Dominici won the uneven bars gold medal at the 2017 South American Junior Championships. She won silver medals in the other three apparatus finals and with the Argentine team, and she won the all-around bronze medal. She won the all-around title at the 2017 Top Gym Tournament, a prestigious junior competition in Belgium.

=== Senior ===
Dominici became age-eligible for senior competitions in 2018. She made her senior debut at the 2018 International Gymnix and won the vault silver medal behind Canada's Shallon Olsen.
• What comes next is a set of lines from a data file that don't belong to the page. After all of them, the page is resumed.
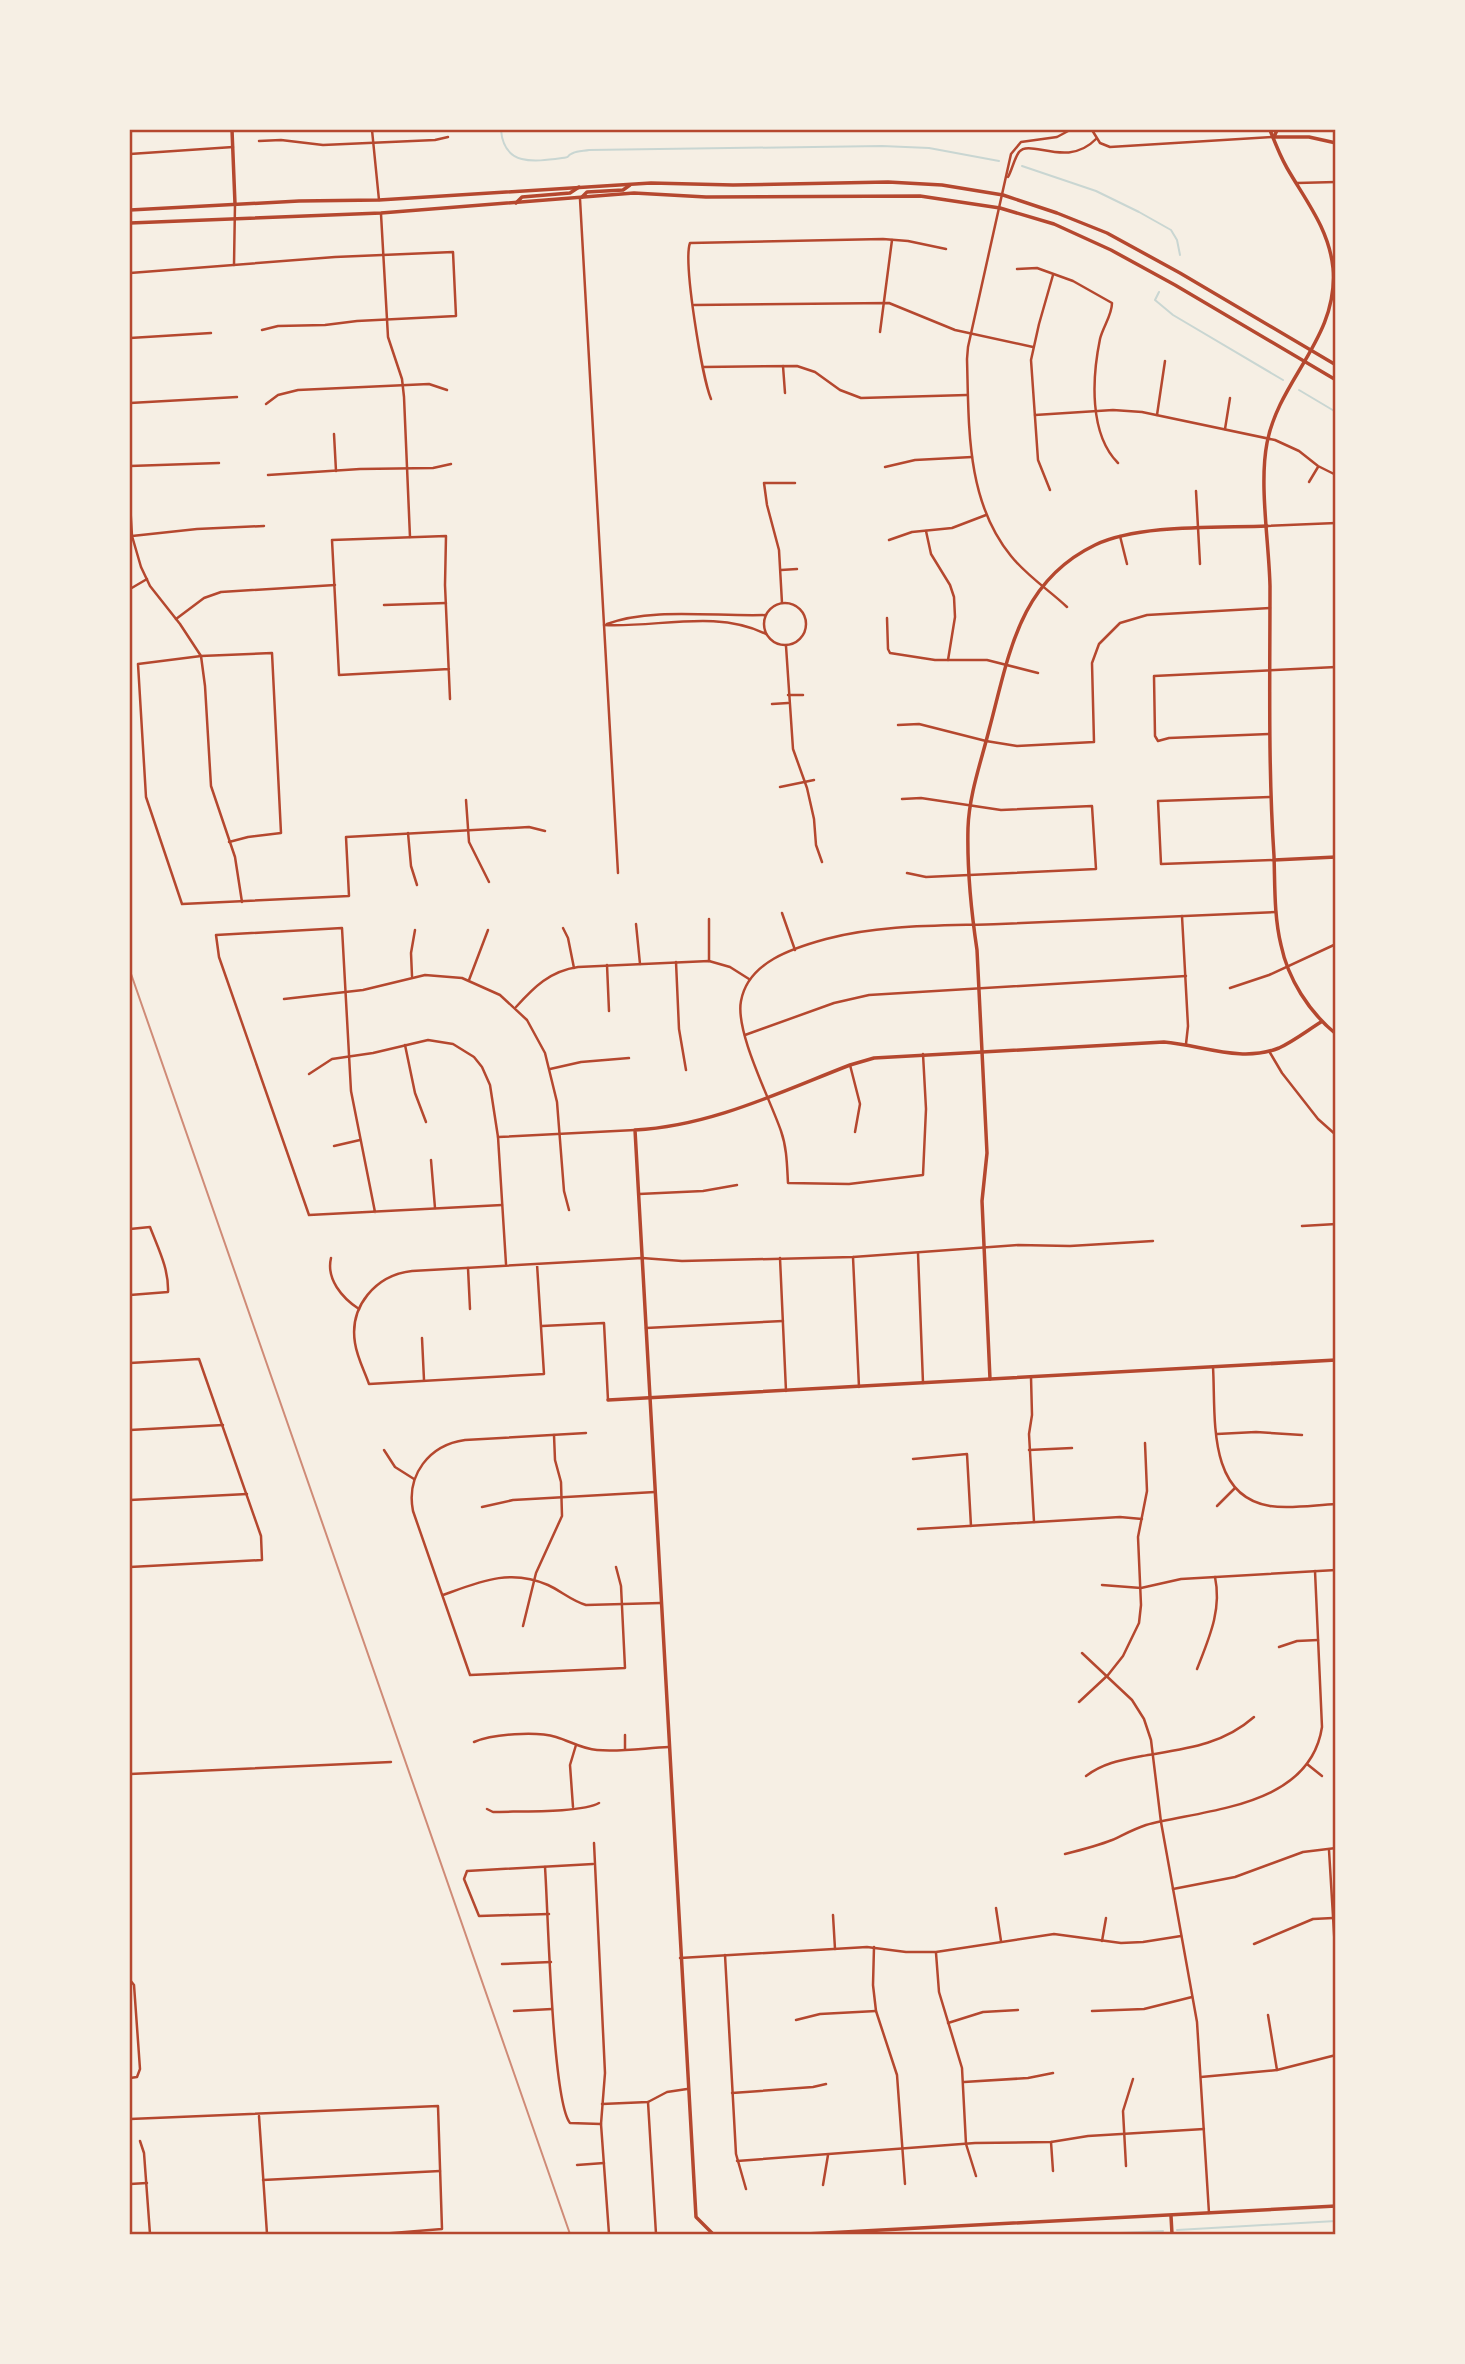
<svg xmlns="http://www.w3.org/2000/svg" width="1465" height="2364" font-family="'Crimson Pro',serif">
	<style>
		.lines { fill: none; stroke-linecap: round; stroke-linejoin: round }
		.stream { stroke: #c9d6d2; stroke-width: 2 }
		.minor { stroke: #b5482f; stroke-width: 2.5 }
		.tertiary { stroke: #b5482f; stroke-width: 3.5 }
		.secondary { stroke: #b5482f; stroke-width: 3.5 }
		.rail { stroke: #cf8b77; stroke-width: 2 }
		.neatline { fill: none; stroke: #b5482f; stroke-width: 2.5 }
	</style>
	<rect width="100%" height="100%" fill="#f6efe4"/>
	<g class="lines">
		<g class="stream">
			<path d="M501,130c3,36 32,32 61,28 10,-1 2,-1 11,-5 4,-2 11,-2 16,-3l293,-4 47,2 70,13"/>
			<path d="M1022,166l74,25 43,21 32,18 6,10 3,15"/>
			<path d="M1159,292l-4,8 18,15 110,65"/>
			<path d="M1299,390l37,22"/>
			<path d="M1177,2230l159,-9"/>
			<path d="M1098,2234l65,-3"/>
		</g>
		<g class="minor">
			<path d="M372,130l7,70"/>
			<path d="M1092,130l8,13 10,4 164,-10"/>
			<path d="M259,141l22,-1 42,5 112,-5 13,-3"/>
			<path d="M130,154l103,-7"/>
			<path d="M1008,177c4,-7 6,-18 11,-25 11,-14 48,17 77,-13"/>
			<path d="M1297,183l39,-1"/>
			<path d="M580,199l38,674"/>
			<path d="M381,214l7,123 14,42 2,18 6,140"/>
			<path d="M234,265l1,-61"/>
			<path d="M1017,269l20,-1 36,13 39,22c0,12 -9,24 -12,36 -8,39 -11,95 18,124"/>
			<path d="M130,273l205,-16 118,-5 3,64 -99,5 -32,4 -47,1 -16,4"/>
			<path d="M694,305l195,-2 66,27 78,17"/>
			<path d="M880,332l12,-92"/>
			<path d="M130,338l81,-5"/>
			<path d="M783,366l2,27"/>
			<path d="M703,367l94,-1 18,6 25,18 21,8 106,-3"/>
			<path d="M711,399c-9,-22 -28,-137 -21,-156l193,-4 25,2 38,8"/>
			<path d="M130,403l107,-6"/>
			<path d="M266,404l12,-9 20,-5 131,-6 18,6"/>
			<path d="M1035,415l78,-5 29,2 133,28 24,11 19,15 18,9"/>
			<path d="M1157,415l8,-54"/>
			<path d="M1225,429l5,-31"/>
			<path d="M334,434l2,37"/>
			<path d="M130,466l89,-3"/>
			<path d="M885,467l30,-7 57,-3"/>
			<path d="M268,475l92,-6 73,-1 18,-4"/>
			<path d="M1309,482l9,-15"/>
			<path d="M1050,490l-12,-30 -7,-100 8,-36 14,-49"/>
			<path d="M1196,491l4,73"/>
			<path d="M130,503l2,33 9,31 9,19 30,38 21,32 4,30 6,100 24,71 7,45"/>
			<path d="M1267,526l69,-3"/>
			<path d="M926,531l5,23 19,31 4,12 1,20 -7,43"/>
			<path d="M132,536l65,-7 67,-3"/>
			<path d="M1120,536l7,28"/>
			<path d="M889,540l23,-8 40,-4 34,-13"/>
			<path d="M781,570l16,-1"/>
			<path d="M130,589l17,-10"/>
			<path d="M782,603l-3,-53 -12,-45 -3,-22h31"/>
			<circle cx="785" cy="624" r="21"/>
			<path d="M384,605l62,-2"/>
			<path d="M1067,607c-18,-17 -40,-31 -56,-51 -45,-55 -42,-129 -44,-197l1,-12 43,-193 10,-12 36,-5 13,-7"/>
			<path d="M887,618l1,31 2,4 45,7h52l51,13"/>
			<path d="M176,619l28,-21 17,-6 114,-7"/>
			<path d="M607,624c44,-17 111,-7 159,-9"/>
			<path d="M604,625c53,3 112,-16 162,9"/>
			<path d="M786,646l7,103 14,39 7,31 2,26 6,17"/>
			<path d="M449,669l-110,6 -7,-135 114,-4 -1,49 5,114"/>
			<path d="M788,695h15"/>
			<path d="M772,704l16,-1"/>
			<path d="M898,725l21,-1 67,17 31,5 77,-4 -2,-79 7,-19 21,-21 27,-8 123,-7"/>
			<path d="M1336,731v9"/>
			<path d="M1269,734l-100,4 -11,3 -3,-5 -1,-60 182,-9"/>
			<path d="M780,787l34,-7"/>
			<path d="M1270,797l-112,4 3,63 113,-4"/>
			<path d="M902,799l19,-1 80,12 91,-4 4,63 -170,8 -19,-4"/>
			<path d="M466,800l3,42 20,40"/>
			<path d="M408,833l3,33 6,19"/>
			<path d="M229,842l19,-5 33,-4 -9,-180 -71,3 -63,8 8,133 36,107 167,-8 -3,-59 183,-10 16,4"/>
			<path d="M782,913l13,37"/>
			<path d="M1182,916l6,110 -2,18"/>
			<path d="M709,919v42"/>
			<path d="M636,924l4,40"/>
			<path d="M563,928l5,10 6,30"/>
			<path d="M676,962l3,67 7,41"/>
			<path d="M607,965l2,46"/>
			<path d="M412,976l-1,-23 4,-23"/>
			<path d="M469,980l19,-50"/>
			<path d="M1230,988l39,-13 67,-31"/>
			<path d="M284,999l79,-9 62,-15 37,3 38,17 27,25 18,33 12,49 7,89 5,19"/>
			<path d="M516,1007c18,-20 34,-36 62,-40l131,-6 21,6 19,12"/>
			<path d="M745,1035l89,-32 35,-8 317,-19"/>
			<path d="M405,1045l10,48 11,29"/>
			<path d="M1269,1051l13,22 36,46 18,16"/>
			<path d="M923,1054l3,55 -3,66 -74,9 -61,-1c-1,-17 -1,-35 -7,-52 -11,-32 -46,-99 -40,-130 7,-39 52,-53 85,-62 56,-15 117,-13 174,-15 92,-4 184,-8 276,-12"/>
			<path d="M850,1065l10,39 -5,28"/>
			<path d="M550,1069l31,-7 48,-4"/>
			<path d="M309,1074l23,-15 41,-6 55,-13 25,4 21,13 8,10 8,18 8,52 8,127"/>
			<path d="M498,1137l137,-7"/>
			<path d="M334,1146l26,-6"/>
			<path d="M431,1160l4,48"/>
			<path d="M639,1194l64,-3 34,-6"/>
			<path d="M375,1212l-24,-121 -9,-163 -126,7 3,22 90,258 193,-10"/>
			<path d="M1302,1226l34,-2"/>
			<path d="M130,1229l20,-2c8,21 19,42 18,65l-38,3"/>
			<path d="M918,1253l5,130"/>
			<path d="M853,1257l6,130"/>
			<path d="M331,1258c-5,21 11,40 28,51"/>
			<path d="M780,1258l6,133"/>
			<path d="M537,1264l7,110 -175,10c-5,-14 -12,-27 -14,-41 -6,-37 21,-68 57,-72l230,-13 40,3 171,-4 165,-12 52,1 83,-5"/>
			<path d="M468,1268l2,41"/>
			<path d="M542,1326l62,-3 4,77"/>
			<path d="M646,1328l137,-7"/>
			<path d="M422,1338l2,42"/>
			<path d="M130,1363l69,-4 62,177 1,24 -132,7"/>
			<path d="M1213,1367c3,48 -7,129 57,139 21,3 44,-1 66,-2"/>
			<path d="M1031,1377l1,38 -3,19 5,88"/>
			<path d="M130,1430l93,-5"/>
			<path d="M586,1433l-121,7c-36,5 -59,35 -52,71l57,164 155,-7 -4,-82 -5,-19"/>
			<path d="M1217,1434l39,-2 46,3"/>
			<path d="M384,1450l11,17 19,12"/>
			<path d="M1029,1450l43,-2"/>
			<path d="M913,1459l54,-5 4,72"/>
			<path d="M130,1500l117,-6"/>
			<path d="M1217,1506l18,-18"/>
			<path d="M482,1507l31,-7 142,-8"/>
			<path d="M918,1529l202,-12 22,2"/>
			<path d="M1102,1585l39,3 40,-9 155,-9"/>
			<path d="M443,1595c36,-13 67,-27 105,-10 13,6 24,16 38,20l75,-2"/>
			<path d="M523,1626l13,-53 26,-57 -1,-34 -6,-22 -1,-25"/>
			<path d="M1279,1647l18,-6 21,-1"/>
			<path d="M1082,1653l50,47 12,19 7,21 10,82 36,200 12,191"/>
			<path d="M1197,1669c12,-31 25,-59 18,-92"/>
			<path d="M1079,1702l29,-27 15,-19 16,-33 2,-18 -3,-68 9,-46 -2,-48"/>
			<path d="M625,1735v14"/>
			<path d="M474,1742c19,-8 62,-11 82,-5 14,4 26,12 41,13 24,2 48,-2 72,-3"/>
			<path d="M1307,1764l15,12"/>
			<path d="M130,1774l261,-12"/>
			<path d="M1086,1776c17,-13 35,-16 56,-20 41,-7 79,-10 112,-39"/>
			<path d="M573,1807l-3,-42 6,-20"/>
			<path d="M487,1809l6,3c23,-1 89,1 106,-9"/>
			<path d="M594,1843l11,230 -4,51 8,110"/>
			<path d="M1329,1850l7,116"/>
			<path d="M1065,1854c16,-4 32,-8 47,-14 11,-5 22,-11 34,-15 61,-16 164,-18 176,-98l-7,-156"/>
			<path d="M545,1867c3,41 7,234 25,256l31,1"/>
			<path d="M1173,1889l62,-12 68,-25 33,-4"/>
			<path d="M996,1908l5,33"/>
			<path d="M549,1914l-70,2 -15,-37 3,-8 126,-7"/>
			<path d="M833,1915l2,34"/>
			<path d="M1102,1941l4,-23"/>
			<path d="M1254,1944l59,-25 20,-1"/>
			<path d="M874,1947l-1,38 3,26 21,64 8,109"/>
			<path d="M936,1953l3,39 23,76 4,76 10,32"/>
			<path d="M725,1955l11,199 10,35"/>
			<path d="M680,1958l187,-11 39,5h30l118,-18 67,9 22,-1 38,-6"/>
			<path d="M502,1964l49,-2"/>
			<path d="M130,1980l4,5 6,84 -3,8 -7,1"/>
			<path d="M514,2011l38,-2"/>
			<path d="M1092,2011l52,-2 48,-12"/>
			<path d="M1268,2015l9,55"/>
			<path d="M796,2020l24,-6 56,-3"/>
			<path d="M948,2023l35,-11 35,-2"/>
			<path d="M1201,2077l76,-7 59,-15"/>
			<path d="M964,2082l64,-4 25,-5"/>
			<path d="M732,2093l81,-6 13,-3"/>
			<path d="M648,2102l8,132"/>
			<path d="M602,2104l46,-2 19,-10 20,-3"/>
			<path d="M259,2116l8,118"/>
			<path d="M130,2119l308,-13 4,123 -62,5"/>
			<path d="M140,2141l4,12 6,81"/>
			<path d="M1051,2142l2,29"/>
			<path d="M737,2161l238,-18 76,-1 37,-6 116,-7"/>
			<path d="M577,2165l27,-2"/>
			<path d="M1126,2166l-3,-55 10,-32"/>
			<path d="M263,2180l177,-9"/>
			<path d="M130,2184l17,-1"/>
			<path d="M823,2185l5,-30"/>
		</g>
		<g class="tertiary">
			<path d="M232,130l3,74"/>
			<path d="M1270,130c5,13 10,26 17,38 19,33 42,61 46,100 6,70 -54,111 -66,175 -8,41 2,100 3,143 0,90 -2,180 4,270 1,30 0,60 7,89 7,34 28,67 55,89"/>
			<path d="M1274,137h35l27,6"/>
			<path d="M1274,137l3,-7"/>
			<path d="M1274,860l62,-3"/>
			<path d="M990,1379l-8,-178 5,-48 -10,-203c-6,-40 -10,-82 -9,-122 1,-33 13,-66 21,-98 20,-74 29,-148 106,-185 44,-21 123,-17 172,-19"/>
			<path d="M608,1400l728,-40"/>
			<path d="M1171,2216l1,18"/>
			<path d="M713,2234l-17,-17 -61,-1087c76,-4 145,-38 215,-65l24,-7 290,-16c38,3 77,21 115,6 15,-7 29,-18 42,-26"/>
			<path d="M806,2234l530,-28"/>
		</g>
		<g class="secondary">
			<path d="M582,197l5,-5 36,-2 7,-5"/>
			<path d="M516,203l6,-6 48,-4 9,-6"/>
			<path d="M130,210l169,-9 80,-1 272,-17 82,2 155,-3 54,3 61,10 54,18 50,20 73,40 156,92"/>
			<path d="M130,223l251,-10 253,-20 72,4 214,-1 80,12 54,16 57,26 64,35 161,95"/>
		</g>
		<path class="rail" d="M130,971l440,1263"/>
	</g>
	<rect width="1465" height="2364" fill="none" stroke="#f6efe4" stroke-width="262"/>
	<rect x="131" y="131" width="1203" height="2102" class="neatline"/>
</svg>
She won the all-around title at the 2018 South American Games, and she won bronze medals in all four event finals. She helped Argentina finish 23rd in the team qualifications at the 2018 World Championships.

Dominici helped Argentina win the team title at the 2019 South American Championships, and she won the vault title. She represented Argentina at the 2019 Pan American Games and helped the team finish in fourth place. She qualified for the individual all-around final and finished fifth. In the event finals, she finished sixth on the vault, fifth on the uneven bars, and sixth on the floor exercise. She then competed at the 2019 World Championships and finished 31st in the all-around during the qualification round. With this result, she earned a berth for the 2020 Summer Olympics.

==== Doping and suspension ====
At the 2021 Pan American Championships, Dominici initially won five medals, including the vault gold medal and the all-around silver medal. However, during in-competition doping testing on 5 June, she tested positive for both stanozolol and oxandrolone. The Argentinian National Anti-Doping Organization conducted an out-of-competition test on 16 June, where she once again tested positive for the two banned substances. Dominici did not challenge the results and was thus suspended for three years, rather than four. She was stripped of the medals she won at the 2021 Pan American Championships.

As a result of the suspension, Dominici was did not compete at the 2020 Summer Olympics, and she was replaced by teammate Abigail Magistrati. The suspension ended on 21 June 2024, which effectively ruled her out of from qualifying to compete at the 2024 Summer Olympics. She retired from the sport as a result of the suspension.